**WRITTEN TASK:** Once you find a line containing the word "mental" in the entries below, copy it.

** Opening RECORD SET block **

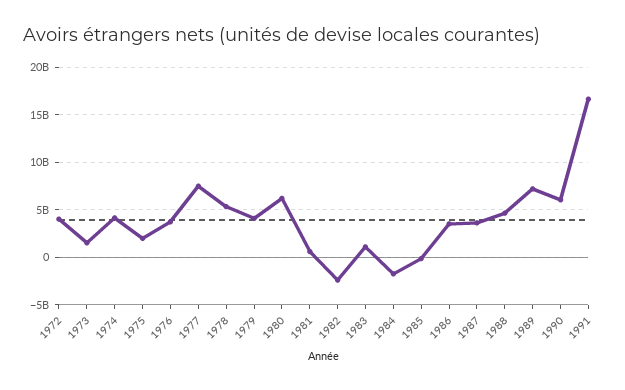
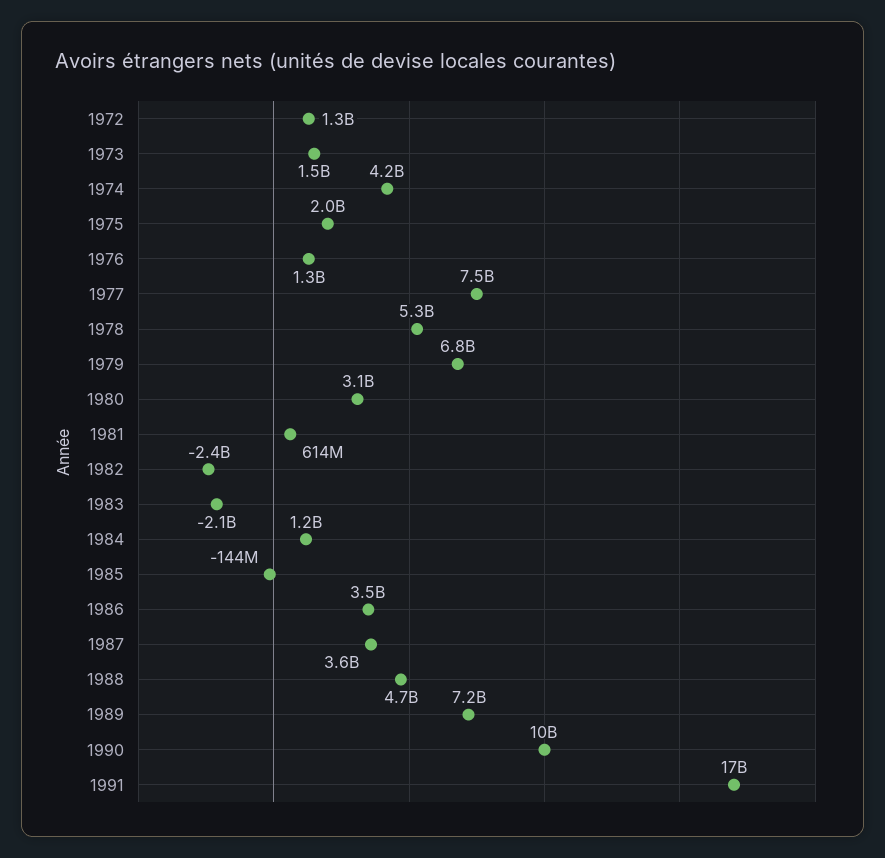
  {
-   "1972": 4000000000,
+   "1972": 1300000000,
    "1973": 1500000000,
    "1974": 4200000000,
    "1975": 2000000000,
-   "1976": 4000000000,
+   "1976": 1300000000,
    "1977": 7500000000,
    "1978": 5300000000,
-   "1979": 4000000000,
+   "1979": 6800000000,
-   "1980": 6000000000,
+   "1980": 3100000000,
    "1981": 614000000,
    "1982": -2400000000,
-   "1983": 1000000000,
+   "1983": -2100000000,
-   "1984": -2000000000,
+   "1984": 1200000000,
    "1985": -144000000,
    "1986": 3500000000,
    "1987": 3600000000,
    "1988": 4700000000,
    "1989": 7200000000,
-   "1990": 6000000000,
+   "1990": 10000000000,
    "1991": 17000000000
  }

** Closing RECORD SET block **
** Opening RECORD SET block **

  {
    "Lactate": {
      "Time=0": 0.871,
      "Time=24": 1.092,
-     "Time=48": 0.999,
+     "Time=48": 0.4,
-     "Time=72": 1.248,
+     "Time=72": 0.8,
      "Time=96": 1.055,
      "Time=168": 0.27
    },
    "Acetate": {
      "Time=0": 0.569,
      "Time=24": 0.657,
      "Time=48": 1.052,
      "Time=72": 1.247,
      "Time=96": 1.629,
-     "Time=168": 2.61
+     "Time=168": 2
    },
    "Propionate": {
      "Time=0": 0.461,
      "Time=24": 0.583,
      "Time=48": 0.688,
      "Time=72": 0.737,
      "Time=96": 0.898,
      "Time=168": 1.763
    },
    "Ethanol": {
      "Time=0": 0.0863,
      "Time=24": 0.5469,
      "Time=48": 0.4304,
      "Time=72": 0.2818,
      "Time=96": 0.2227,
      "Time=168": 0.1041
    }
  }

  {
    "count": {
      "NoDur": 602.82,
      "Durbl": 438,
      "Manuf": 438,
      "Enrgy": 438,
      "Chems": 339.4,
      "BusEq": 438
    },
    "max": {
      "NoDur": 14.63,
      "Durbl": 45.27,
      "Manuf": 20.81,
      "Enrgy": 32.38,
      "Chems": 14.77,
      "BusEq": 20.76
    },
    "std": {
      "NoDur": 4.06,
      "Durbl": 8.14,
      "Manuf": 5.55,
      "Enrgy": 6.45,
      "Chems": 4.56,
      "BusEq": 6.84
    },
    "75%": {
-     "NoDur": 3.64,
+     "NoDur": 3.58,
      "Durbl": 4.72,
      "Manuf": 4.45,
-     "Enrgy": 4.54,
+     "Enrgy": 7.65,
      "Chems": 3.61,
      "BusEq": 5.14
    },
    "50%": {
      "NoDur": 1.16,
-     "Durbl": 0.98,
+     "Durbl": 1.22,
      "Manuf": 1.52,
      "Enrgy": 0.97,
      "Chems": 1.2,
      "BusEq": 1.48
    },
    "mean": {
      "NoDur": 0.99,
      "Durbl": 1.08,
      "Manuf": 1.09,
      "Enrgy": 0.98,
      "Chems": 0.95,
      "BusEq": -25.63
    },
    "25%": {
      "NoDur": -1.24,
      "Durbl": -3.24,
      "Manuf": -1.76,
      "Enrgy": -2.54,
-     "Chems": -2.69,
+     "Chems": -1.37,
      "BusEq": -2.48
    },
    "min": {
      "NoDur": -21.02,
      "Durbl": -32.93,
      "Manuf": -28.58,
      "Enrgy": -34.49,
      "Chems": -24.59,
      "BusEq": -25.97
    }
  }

** Closing RECORD SET block **
** Opening RECORD SET block **

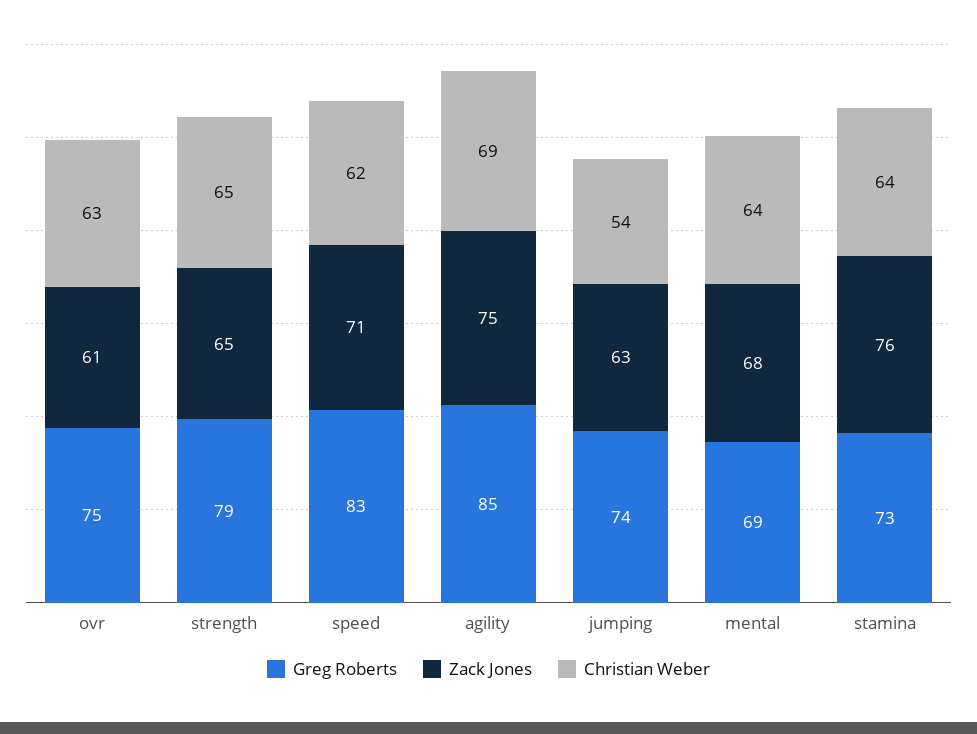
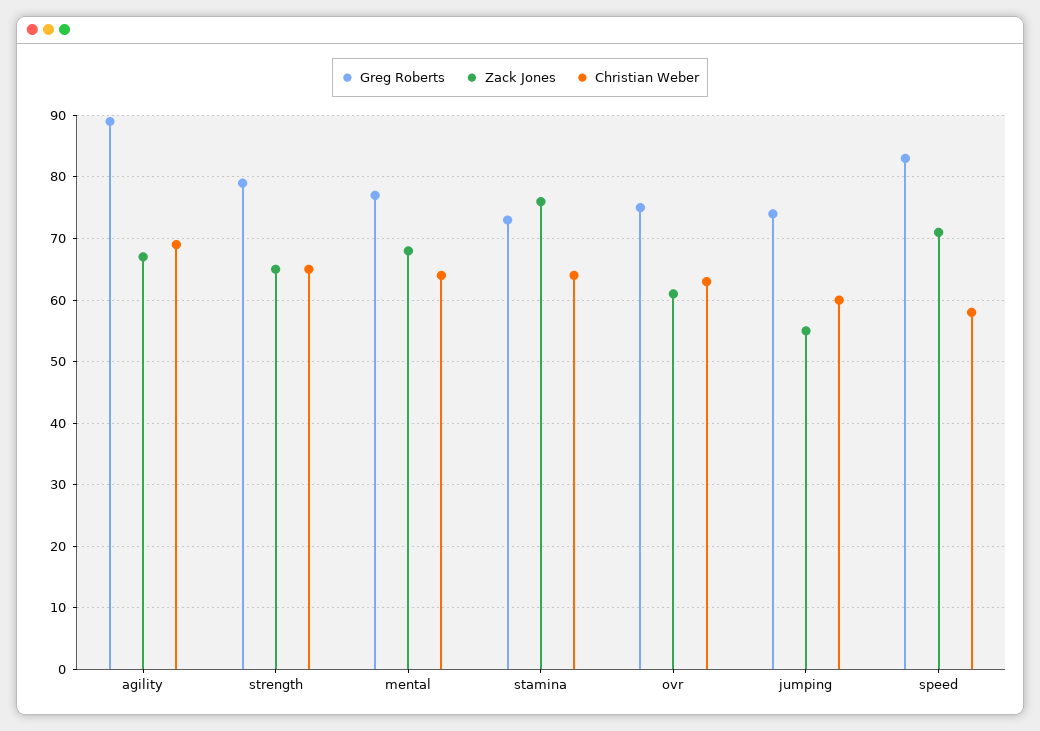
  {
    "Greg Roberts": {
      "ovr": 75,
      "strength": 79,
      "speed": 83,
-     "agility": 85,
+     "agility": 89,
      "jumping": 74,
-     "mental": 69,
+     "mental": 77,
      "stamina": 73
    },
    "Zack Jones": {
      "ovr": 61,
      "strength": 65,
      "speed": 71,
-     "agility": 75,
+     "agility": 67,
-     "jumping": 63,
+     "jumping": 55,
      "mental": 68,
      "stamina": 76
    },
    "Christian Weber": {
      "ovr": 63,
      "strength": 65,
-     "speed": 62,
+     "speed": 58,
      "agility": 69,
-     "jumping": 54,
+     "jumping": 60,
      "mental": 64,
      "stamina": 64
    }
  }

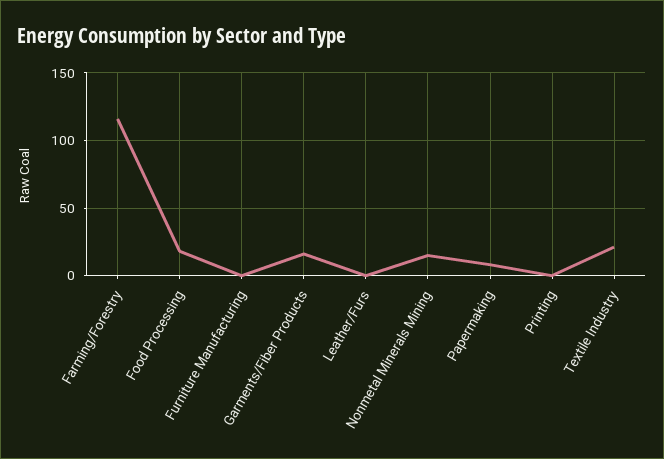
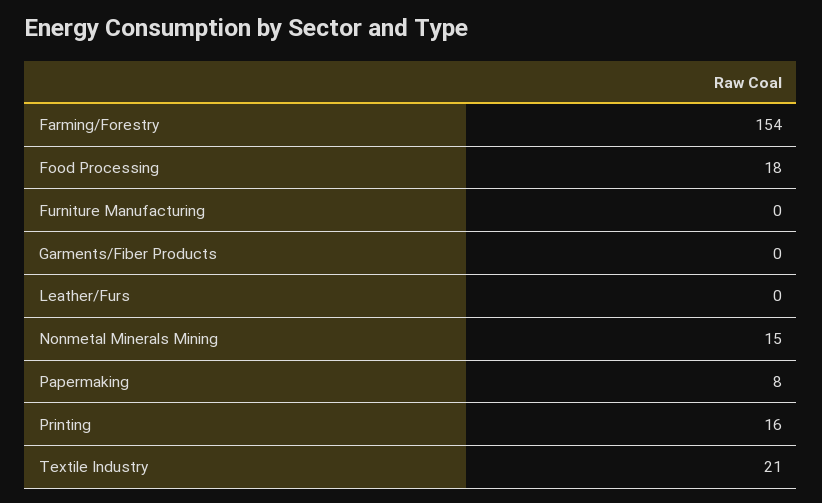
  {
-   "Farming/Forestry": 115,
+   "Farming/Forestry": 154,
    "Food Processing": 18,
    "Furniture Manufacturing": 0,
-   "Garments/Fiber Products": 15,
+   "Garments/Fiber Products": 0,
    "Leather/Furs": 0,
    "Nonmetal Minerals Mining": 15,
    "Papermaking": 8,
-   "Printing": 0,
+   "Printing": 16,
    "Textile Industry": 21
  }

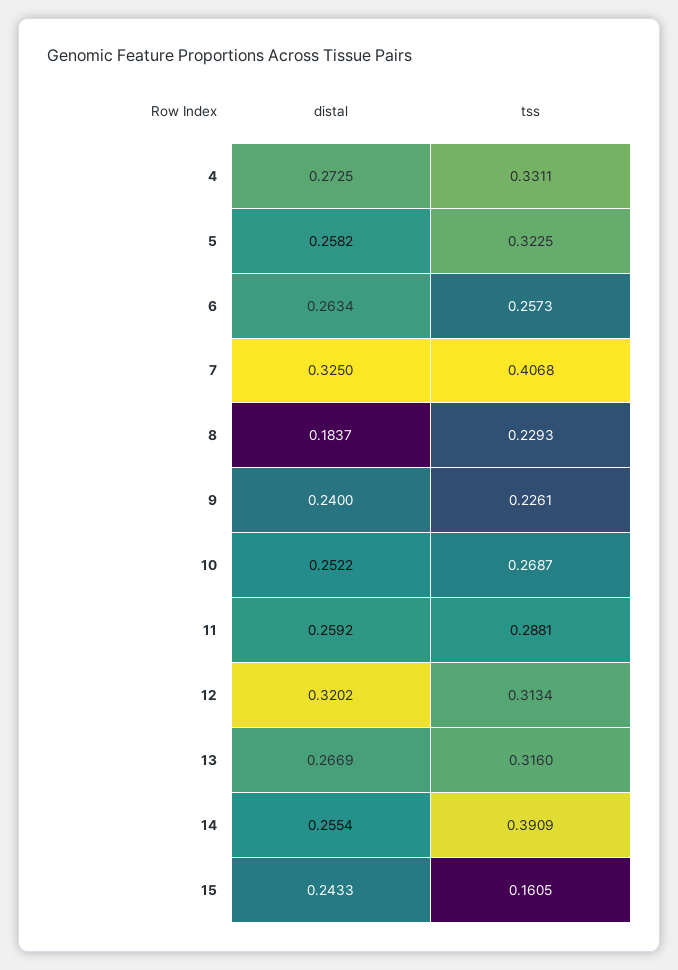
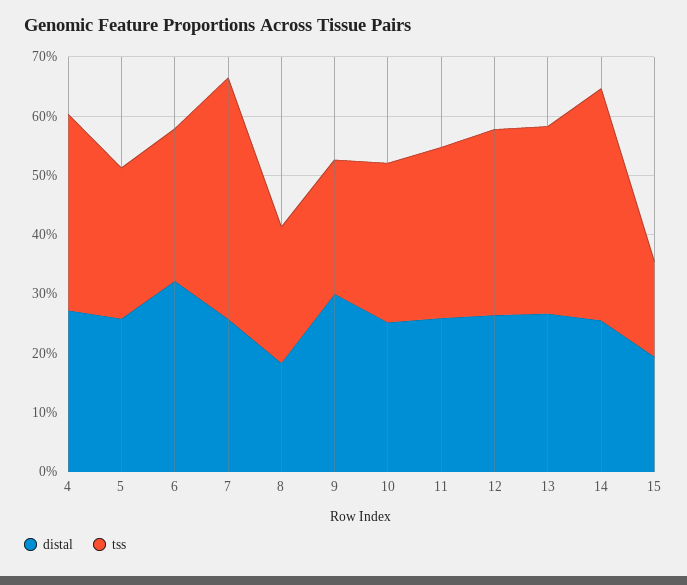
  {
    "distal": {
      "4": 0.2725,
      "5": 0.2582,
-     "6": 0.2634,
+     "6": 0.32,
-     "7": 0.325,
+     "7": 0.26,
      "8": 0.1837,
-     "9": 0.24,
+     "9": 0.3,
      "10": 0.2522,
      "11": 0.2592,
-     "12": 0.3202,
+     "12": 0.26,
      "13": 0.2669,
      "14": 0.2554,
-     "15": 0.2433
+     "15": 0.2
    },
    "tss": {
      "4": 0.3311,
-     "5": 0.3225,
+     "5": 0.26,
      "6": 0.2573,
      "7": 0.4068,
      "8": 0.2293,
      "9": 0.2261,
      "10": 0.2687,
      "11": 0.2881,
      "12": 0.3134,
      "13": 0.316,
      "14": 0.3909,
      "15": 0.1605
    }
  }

** Closing RECORD SET block **

**ANSWER SECTION:**
-     "mental": 69,
+     "mental": 77,
      "mental": 68,
      "mental": 64,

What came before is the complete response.